### Set task a
From the passage on LiSA's analysis framework, list every domain name written as a single run-together identifier with capital letters, such as the one that first receives each expression.

### Passage shown

Pietro Ferrara, 2016. A generic framework for heap and value analyses of object-oriented programming languages. Theoretical Computer Science, Volume 631, 2016, Pages 43-72.
DOI

In this framework, the state of the analysis is composed of a heap abstraction and a value abstraction, where the semantics of each instruction is first evaluated on the heap abstraction, that rewrites the instruction by removing all of the parts performing heap operations with symbolic identifiers. The rewritten expression is then processed by the value abstraction. Additionally, since processing assignments and allocations might summarize or materialize heap locations, the heap abstraction also provides a substitution (i.e., a series of assignments and variable removals) that must be applied to the value abstraction before processing the rewritten expression.

LiSA extends this framework by adding a type abstraction to the state, that is responsible for tracking the types of program variables and expressions. The type abstraction operates after the heap abstraction (i.e., after the rewriting happened), but before the value abstraction, so that the value abstraction can leverage type information to improve its precision if necessary. An intuitive scheme of how the framework operates can be seen below:

Intuitively, whenever an expression (assignment or not) must be evaluated, the SimpleAbstractDomain first feeds it to the HeapDomain, the domain that tracks the dynamic memory of the program. The HeapDomain processes the expression, making the necessary updates to its internal state, and returns a new state and a substitution, i.e., a list of operations of the form { x1, x2, ..., xn } -> { y1, y2, ..., ym }. Each such operation should be interpreted as assigning to each yi all of the values (i.e., their least upper bound) of x1, x2, ..., xn, and then removing every xj that is not in y1, y2, ..., ym from the state. This allows for easy summarization (i.e., { x, y } -> { x }, with x becoming the summary of both x and y that are then removed from the state) and materialization (i.e., { x } -> { x, y }, with y becoming a new identifier that is added to the state with the same value of x). The substitution is then applied to the TypeDomain, that updates its internal state accordingly, and then to the ValueDomain, that also updates its internal state accordingly. Finally, the HeapDomain rewrites the input expression by removing all heap operations (e.g., if the HeapDomain knows that x.f is a reference to some location l, then the expression y = x.f + 3 is rewritten to y = l + 3: the memory access is removed, and the other domains can now focus on variables only). This might generate more than one expression: both the TypeDomain and the ValueDomain are fed one of them at a time, and their resulting states are merged together through the least upper bound operation to obtain the final states.

### Supplied records
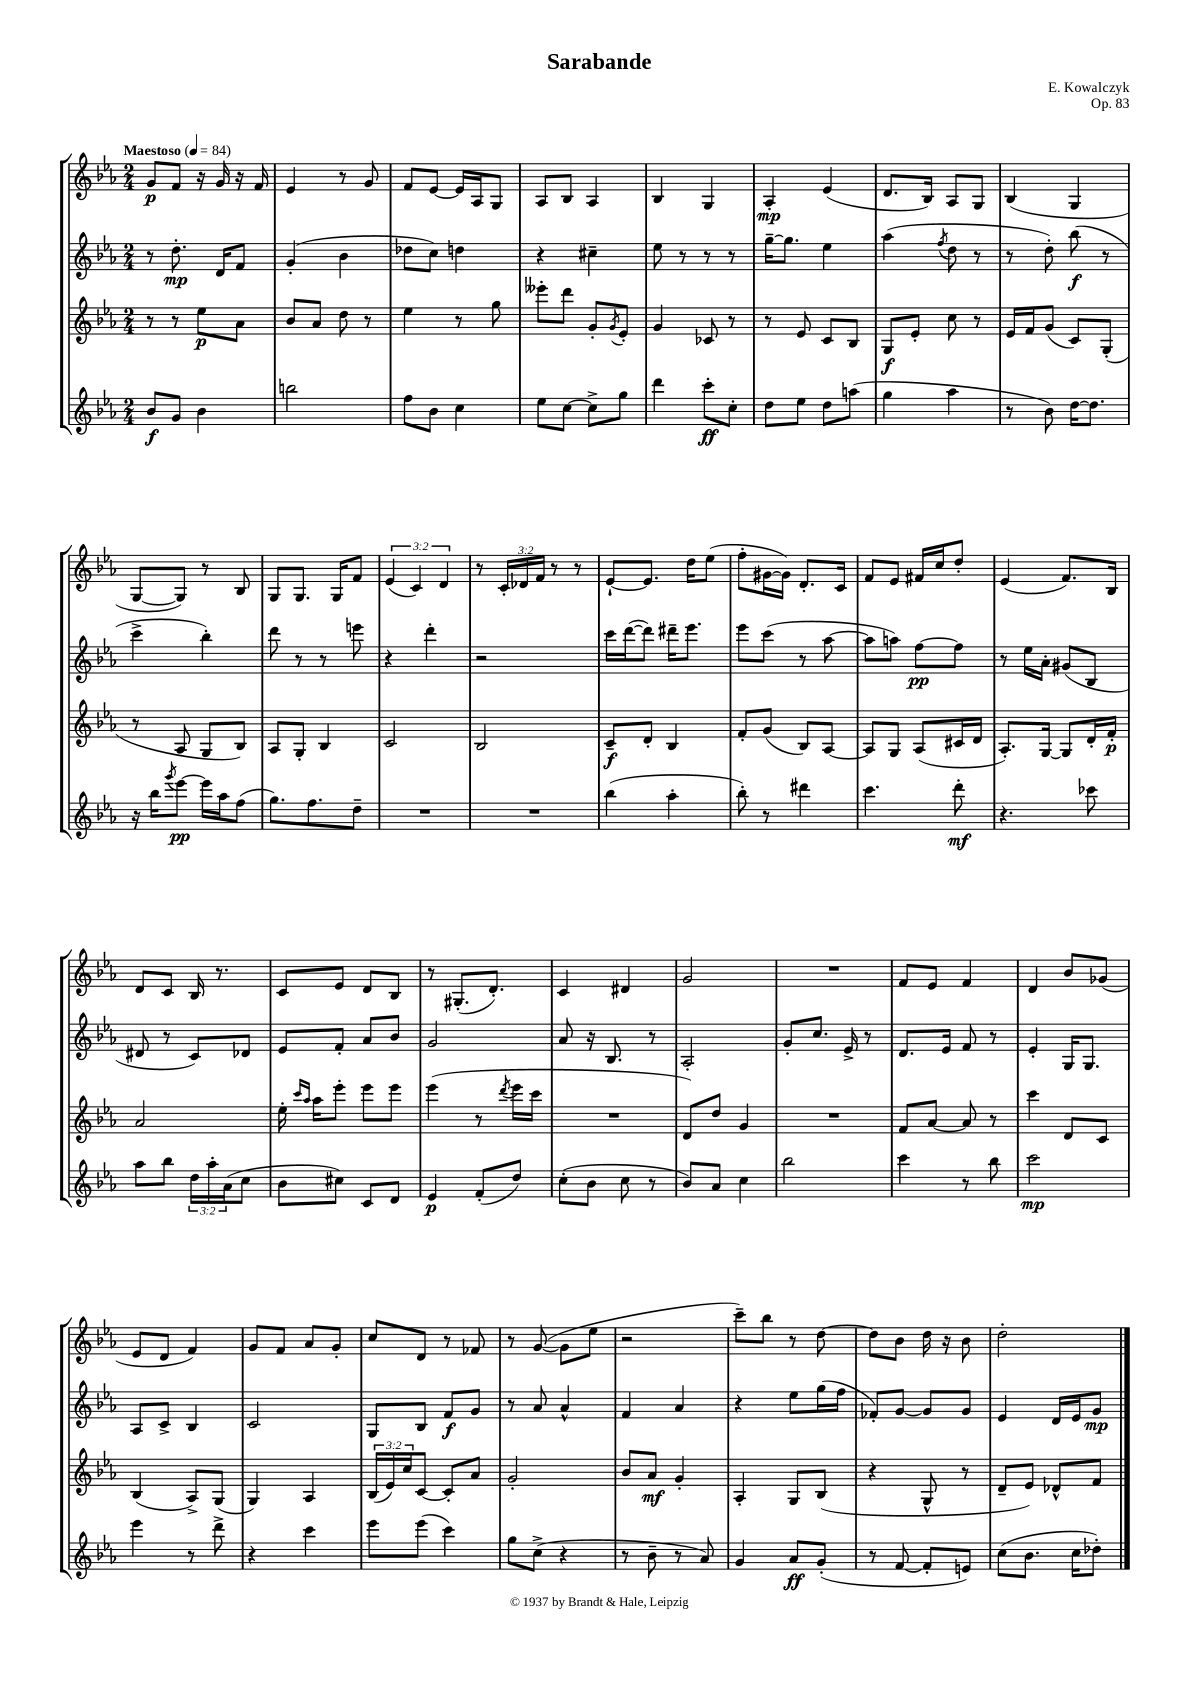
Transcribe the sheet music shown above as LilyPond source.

\header { title = "Sarabande" composer = "E. Kowalczyk" opus = "Op. 83" }
<<
\new StaffGroup <<
\new Staff = "s0" {
    \clef treble \key ees \major \numericTimeSignature \time 2/4 \override Staff.TupletNumber.text = #tuplet-number::calc-fraction-text \tempo "Maestoso" 4 = 84
    g'8\p f'8 r16 g'16 r16 f'16 |
    ees'4 r8 g'8 |
    f'8 ees'8~ ees'16 aes16 g8 |
    aes8 bes8 aes4 |
    bes4 g4 |
    aes4-.\mp ees'4( |
    d'8. bes16) aes8 g8 |
    bes4( g4 |
    g8~ g8) r8 bes8 |
    g8 g8. g16 f'8 |
    \tuplet 3/2 { ees'4( c'4) d'4 } |
    r8 \tuplet 3/2 { c'16-. des'16 f'16 } r8 r8 |
    ees'8~-! ees'8. d''16 ees''8( |
    f''8-. gis'16~ gis'16) d'8.-. c'16 |
    f'8 ees'8 fis'16 c''16 d''8-. |
    ees'4( f'8.) bes16 |
    d'8 c'8 bes16 r8. |
    c'8 ees'8 d'8 bes8 |
    r8 gis8.-.( d'8.-.) |
    c'4 dis'4 |
    g'2 |
    R2 |
    f'8 ees'8 f'4 |
    d'4 bes'8 ges'8( |
    ees'8 d'8 f'4) |
    g'8 f'8 aes'8 g'8-. |
    c''8 d'8 r8 fes'8 |
    r8 g'8~( g'8 ees''8 |
    r2 |
    c'''8--) bes''8 r8 d''8~ |
    d''8 bes'8 d''16 r16 bes'8 |
    d''2-. \bar "|." |
}
\new Staff = "s1" {
    \clef treble \key ees \major \numericTimeSignature \time 2/4
    r8 d''8.-.\mp d'16 f'8 |
    g'4-.( bes'4 |
    des''8 c''8) d''4 |
    r4 cis''4-- |
    ees''8 r8 r8 r8 |
    g''16~-- g''8. ees''4 |
    aes''4( \acciaccatura { f''8 } d''8 r8 |
    r8 d''8-.) bes''8\f( r8 |
    c'''4-> bes''4-.) |
    d'''8 r8 r8 e'''8 |
    r4 d'''4-. |
    r2 |
    c'''16 d'''16~( d'''8) dis'''16-- ees'''8. |
    ees'''8 c'''8( r8 aes''8~ |
    aes''8 a''8) f''8~\pp f''8 |
    r8 ees''16 aes'16-. gis'8( bes8 |
    dis'8 r8 c'8) des'8 |
    ees'8 f'8-. aes'8 bes'8 |
    g'2 |
    aes'8 r16 bes8. r8 |
    aes2-. |
    g'8-. c''8. ees'16-> r8 |
    d'8. ees'16 f'8 r8 |
    ees'4-. g16 g8. |
    aes8 c'8-> bes4 |
    c'2 |
    g8 bes8 f'8\f g'8 |
    r8 aes'8 aes'4-^ |
    f'4 aes'4 |
    r4 ees''8 g''16( f''16 |
    fes'8-.) g'8~ g'8 g'8 |
    ees'4 d'16 ees'16 g'8\mp \bar "|." |
}
\new Staff = "s2" {
    \clef treble \key ees \major \numericTimeSignature \time 2/4 \override Staff.TupletNumber.text = #tuplet-number::calc-fraction-text
    r8 r8 ees''8\p aes'8 |
    bes'8 aes'8 d''8 r8 |
    ees''4 r8 g''8 |
    eeses'''8-. d'''8 g'8-. \acciaccatura { g'8 } ees'8-. |
    g'4 ces'8 r8 |
    r8 ees'8 c'8 bes8 |
    g8\f ees'8-. c''8 r8 |
    ees'16 f'16 g'8( c'8) g8-.( |
    r8 aes8 g8 bes8) |
    aes8 g8-. bes4 |
    c'2 |
    bes2 |
    c'8--\f d'8-. bes4 |
    f'8-. g'8( bes8) aes8~ |
    aes8 g8 aes8( cis'16 d'16 |
    aes8.-.) g16~ g8 d'16-. f'16-.\p |
    aes'2 |
    ees''16-. \grace { c'''16 aes''16 } aes''16 ees'''8-. ees'''8 ees'''8 |
    ees'''4( r8 \acciaccatura { d'''8 } ees'''16 c'''16 |
    R2 |
    d'8) d''8 g'4 |
    R2 |
    f'8 aes'8~ aes'8 r8 |
    c'''4 d'8 c'8 |
    bes4( aes8->) g8( |
    g4) aes4 |
    \tuplet 3/2 { bes16( ees'16) c''16 } c'8~ c'8-. aes'8 |
    g'2-. |
    bes'8 aes'8\mf g'4-. |
    aes4-. g8 bes8( |
    r4 g8-^ r8 |
    d'8-- ees'8) des'8-^ f'8 \bar "|." |
}
\new Staff = "s3" {
    \clef treble \key ees \major \numericTimeSignature \time 2/4 \override Staff.TupletNumber.text = #tuplet-number::calc-fraction-text
    bes'8\f g'8 bes'4 |
    b''2 |
    f''8 bes'8 c''4 |
    ees''8 c''8~ c''8-> g''8 |
    d'''4 c'''8-.\ff c''8-. |
    d''8 ees''8 d''8 a''8( |
    g''4 aes''4 |
    r8 bes'8) d''16~ d''8. |
    r16 bes''16 \acciaccatura { g'''8 } ees'''8~\pp ees'''16 aes''16 f''8( |
    g''8.) f''8. d''8-- |
    R2 |
    R2 |
    bes''4( aes''4-. |
    bes''8-.) r8 dis'''4 |
    c'''4. d'''8-.\mf |
    r4. ces'''8 |
    aes''8 bes''8 \tuplet 3/2 { d''16 aes''16-. aes'16( } c''8 |
    bes'8 cis''8) c'8 d'8 |
    ees'4\p f'8-.( d''8) |
    c''8-.( bes'8 c''8 r8 |
    bes'8) aes'8 c''4 |
    bes''2 |
    c'''4 r8 bes''8 |
    c'''2\mp |
    ees'''4 r8 d'''8-> |
    r4 c'''4 |
    ees'''8 ees'''8( c'''4) |
    g''8 c''8->( r4 |
    r8 bes'8-- r8 aes'8) |
    g'4 aes'8\ff g'8-.( |
    r8 f'8~ f'8-. e'8) |
    c''8( bes'8. c''16 des''8-.) \bar "|." |
}
>>
>>
\layout { \context { \Score \remove "Bar_number_engraver" } }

### Set task b
Extract each line of the records above that contains the string "acciaccatura".

### Full output a
SimpleAbstractDomain
HeapDomain
TypeDomain
ValueDomain

### Full output b
    aes''4( \acciaccatura { f''8 } d''8 r8 |
    eeses'''8-. d'''8 g'8-. \acciaccatura { g'8 } ees'8-. |
    ees'''4( r8 \acciaccatura { d'''8 } ees'''16 c'''16 |
    r16 bes''16 \acciaccatura { g'''8 } ees'''8~\pp ees'''16 aes''16 f''8( |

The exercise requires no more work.